Your assignment:
Every record below should be printed exactly, except for the pictures.

-- Opening Marker --

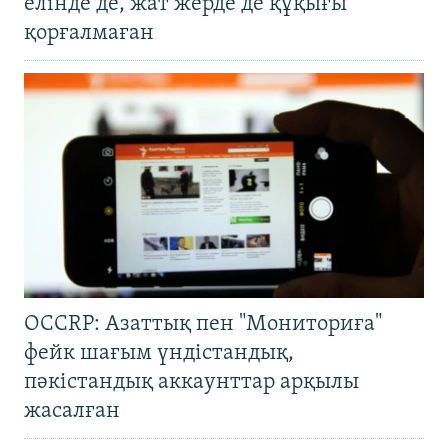
елінде де, жат жерде де құқығы
қорғалмаған
OCCRP: Азаттық пен "Мониториға"
фейк шағым үндістандық,
пәкістандық аккаунттар арқылы
жасалған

-- Closing Marker --

Response below:
елінде де, жат жерде де құқығы
қорғалмаған
OCCRP: Азаттық пен "Мониториға"
фейк шағым үндістандық,
пәкістандық аккаунттар арқылы
жасалған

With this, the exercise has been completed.